CRANIAL ADJUSTING
Who should be evaluated for cranial misalignments?
Anyone who has suffered a trauma to the head should be examined for skull bone misalignments, especially if the injured person begins to experience, what may seem as, unrelated health problems after a head injury. Anyone who has suffered a head trauma during his or her birthing process should also be examined for skull misalignments. Instrumentation such as forceps, suction, and vacuum extractors are common causes of misaligned skulls.
Anyone who is currently afflicted with any of the health conditions listed below:
- ADD/ADHD
- Headaches
- Earaches
- Autism
- Learning Difficulties
- Seizures
- Dyslexia
- Learning Disabilities
- Sports Injuries
- Migraines
- Post Concussion Syndrome
- Sinus Problems
- Head Injuries
- Depression
Or anyone looking for the following:
- Improved focus/concentration
- Mental Clarity
- Memory Improvements
Background and Description:
There are twenty-two bones in the cranium (not including the mandible or the ossicles of the ear). Eight of these bones completely encircle the brain. The bones meet at suture lines, complex joints that provide sliding between bones. At birth, the bones are not fully formed and are in fact quite far apart from one another. As the infant passes through the birth canal, the bones slide over one another and re-expand afterwards to resume their normal positions. This physiologic compressibility minimizes brain damage and allows for maximum brain capacity. Throughout infancy the brain is constantly undulating and cerebral spinal fluid is constantly fluctuating. As the bones gradually grow to approximate one another they remain in constant motion. This movement keeps the sutures open. Just like any other joint, the sutures contain blood vessels, nerve fibers and connective tissue. The amount of movement between sutures is approximately 100ths of an inch. Dr. John Upledger and a team of researchers at Michigan State University proved this movement in the mid 1970s.
The brain and spinal cord undulate rhythmically. As the brain coils and uncoils, the ventricles, cavities within the brain, and the cisterns, cavities around the brain, change shape.
During the inhalation or flexion phase, the brain and the cranium get shorter and wider. During the exhalation or extension phase the brain and cranium get taller and narrower. As these shape changes take place, the cerebral spinal fluid fluctuates rhythmically. Cerebro-spinal fluid is considered to play a very potent nutritive role for all tissues of the body.

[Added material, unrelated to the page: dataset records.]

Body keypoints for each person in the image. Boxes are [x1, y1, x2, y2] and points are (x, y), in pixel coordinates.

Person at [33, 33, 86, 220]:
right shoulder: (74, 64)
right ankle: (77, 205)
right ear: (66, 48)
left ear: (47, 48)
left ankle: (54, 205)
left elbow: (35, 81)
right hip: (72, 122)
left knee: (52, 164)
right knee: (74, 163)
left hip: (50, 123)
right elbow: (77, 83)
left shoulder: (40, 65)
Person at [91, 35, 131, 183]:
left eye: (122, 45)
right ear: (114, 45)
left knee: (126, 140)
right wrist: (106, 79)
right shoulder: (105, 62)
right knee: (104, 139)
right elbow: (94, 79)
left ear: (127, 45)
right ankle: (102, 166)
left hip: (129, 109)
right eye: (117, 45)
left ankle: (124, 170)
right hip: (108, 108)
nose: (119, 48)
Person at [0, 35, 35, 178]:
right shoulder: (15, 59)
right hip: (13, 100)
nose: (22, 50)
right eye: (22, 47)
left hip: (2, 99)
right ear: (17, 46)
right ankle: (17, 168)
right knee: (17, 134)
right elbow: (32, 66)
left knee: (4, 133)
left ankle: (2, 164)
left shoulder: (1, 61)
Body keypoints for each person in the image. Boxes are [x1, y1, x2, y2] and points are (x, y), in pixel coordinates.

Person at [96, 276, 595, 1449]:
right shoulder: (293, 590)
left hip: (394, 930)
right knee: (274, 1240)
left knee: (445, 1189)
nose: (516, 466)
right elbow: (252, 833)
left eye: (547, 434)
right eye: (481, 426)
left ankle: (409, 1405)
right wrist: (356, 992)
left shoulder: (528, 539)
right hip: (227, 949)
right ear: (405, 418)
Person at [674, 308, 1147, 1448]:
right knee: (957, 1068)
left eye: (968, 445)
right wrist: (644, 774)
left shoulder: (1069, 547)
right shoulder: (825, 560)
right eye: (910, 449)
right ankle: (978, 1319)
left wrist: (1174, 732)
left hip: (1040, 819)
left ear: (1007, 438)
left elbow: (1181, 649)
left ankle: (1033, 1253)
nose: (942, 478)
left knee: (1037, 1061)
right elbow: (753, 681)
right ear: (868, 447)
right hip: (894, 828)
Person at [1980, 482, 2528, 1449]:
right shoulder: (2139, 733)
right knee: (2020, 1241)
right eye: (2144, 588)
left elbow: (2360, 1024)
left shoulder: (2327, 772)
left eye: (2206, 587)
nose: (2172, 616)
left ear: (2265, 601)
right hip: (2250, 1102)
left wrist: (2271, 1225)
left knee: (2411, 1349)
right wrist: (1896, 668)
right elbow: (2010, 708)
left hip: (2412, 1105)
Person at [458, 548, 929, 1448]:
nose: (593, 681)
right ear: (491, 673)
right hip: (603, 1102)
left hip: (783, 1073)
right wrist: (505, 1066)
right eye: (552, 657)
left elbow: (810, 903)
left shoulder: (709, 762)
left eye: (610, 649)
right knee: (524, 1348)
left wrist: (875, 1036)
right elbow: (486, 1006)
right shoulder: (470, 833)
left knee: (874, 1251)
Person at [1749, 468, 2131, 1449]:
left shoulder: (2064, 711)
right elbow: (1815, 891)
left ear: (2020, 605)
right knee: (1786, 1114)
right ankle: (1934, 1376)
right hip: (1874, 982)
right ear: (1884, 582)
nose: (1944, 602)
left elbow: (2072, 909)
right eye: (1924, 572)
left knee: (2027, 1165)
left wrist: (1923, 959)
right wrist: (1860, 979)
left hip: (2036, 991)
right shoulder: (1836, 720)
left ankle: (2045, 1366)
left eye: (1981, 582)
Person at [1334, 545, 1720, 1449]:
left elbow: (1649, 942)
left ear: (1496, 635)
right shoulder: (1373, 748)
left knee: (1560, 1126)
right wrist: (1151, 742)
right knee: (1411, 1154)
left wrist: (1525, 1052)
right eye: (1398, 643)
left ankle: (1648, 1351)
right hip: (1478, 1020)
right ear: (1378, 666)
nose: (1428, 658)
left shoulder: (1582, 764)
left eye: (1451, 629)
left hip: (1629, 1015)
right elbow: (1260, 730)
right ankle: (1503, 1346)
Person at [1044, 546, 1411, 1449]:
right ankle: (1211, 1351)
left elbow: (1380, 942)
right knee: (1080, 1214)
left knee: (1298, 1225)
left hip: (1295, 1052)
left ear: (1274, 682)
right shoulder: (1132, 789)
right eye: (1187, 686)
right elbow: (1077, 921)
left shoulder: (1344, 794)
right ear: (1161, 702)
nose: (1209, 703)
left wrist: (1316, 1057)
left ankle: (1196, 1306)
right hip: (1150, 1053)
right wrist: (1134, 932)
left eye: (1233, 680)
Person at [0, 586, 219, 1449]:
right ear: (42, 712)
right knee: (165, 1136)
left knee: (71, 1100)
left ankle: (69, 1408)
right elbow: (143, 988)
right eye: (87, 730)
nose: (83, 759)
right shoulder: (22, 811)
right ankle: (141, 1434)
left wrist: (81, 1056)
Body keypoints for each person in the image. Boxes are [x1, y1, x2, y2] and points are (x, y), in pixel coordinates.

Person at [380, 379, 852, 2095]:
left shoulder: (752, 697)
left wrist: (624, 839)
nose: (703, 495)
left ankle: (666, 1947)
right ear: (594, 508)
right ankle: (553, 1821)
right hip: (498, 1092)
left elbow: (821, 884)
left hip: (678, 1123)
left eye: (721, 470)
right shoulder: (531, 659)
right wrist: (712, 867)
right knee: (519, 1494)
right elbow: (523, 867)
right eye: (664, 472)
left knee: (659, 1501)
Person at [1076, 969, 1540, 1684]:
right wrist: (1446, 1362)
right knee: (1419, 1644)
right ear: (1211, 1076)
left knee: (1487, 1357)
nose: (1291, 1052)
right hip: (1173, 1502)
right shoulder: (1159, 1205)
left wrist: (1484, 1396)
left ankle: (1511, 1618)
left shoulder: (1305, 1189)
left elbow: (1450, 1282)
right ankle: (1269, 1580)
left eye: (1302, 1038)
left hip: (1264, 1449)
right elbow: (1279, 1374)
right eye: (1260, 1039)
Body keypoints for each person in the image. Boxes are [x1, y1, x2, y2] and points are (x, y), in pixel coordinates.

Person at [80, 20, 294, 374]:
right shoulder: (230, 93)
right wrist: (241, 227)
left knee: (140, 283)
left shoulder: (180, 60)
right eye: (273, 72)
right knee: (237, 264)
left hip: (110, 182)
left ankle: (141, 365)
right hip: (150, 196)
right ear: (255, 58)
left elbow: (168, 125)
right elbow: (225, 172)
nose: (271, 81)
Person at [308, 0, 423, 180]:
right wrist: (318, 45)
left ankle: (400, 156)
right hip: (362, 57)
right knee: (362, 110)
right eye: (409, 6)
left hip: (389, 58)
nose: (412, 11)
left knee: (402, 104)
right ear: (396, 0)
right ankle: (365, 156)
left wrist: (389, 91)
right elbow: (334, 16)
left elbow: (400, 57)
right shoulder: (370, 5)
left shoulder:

The meninges, membranes that surround the brain and spinal cord, contain cerebro-spinal fluid. The outer most layer of the meninges is the toughest layer called the Dura Mater. The internal architecture of the Dura Mater is comprised of 3 sickles. The Falx Cerebri is the sickle that runs from back to front and separates the two cerebral hemispheres. On either side of the falx cerebri are two other sickles called the tentorium cerebelli. They also run back to front but are almost parallel to the floor. The tentorium cerebelli gets its name from being "tent" shaped. The dura covering the outside of the brain then attaches firmly to the foramen magnum (large hole at the base of the skull) and the upper cervical vertebrae (bones of the upper neck), surrounds the spinal cord and descends to attach to the sacrum at the 2nd sacral segment. These dural membranes are under constant tension. If you pull on one end of the membrane, the tension from the pull is transmitted throughout. When the head is traumatized and the cranial bones move from their proper alignment, the dural membranes may become twisted and compressed. This in turn puts unnecessary tension on certain areas of the brain depending on which cranial bone is affected.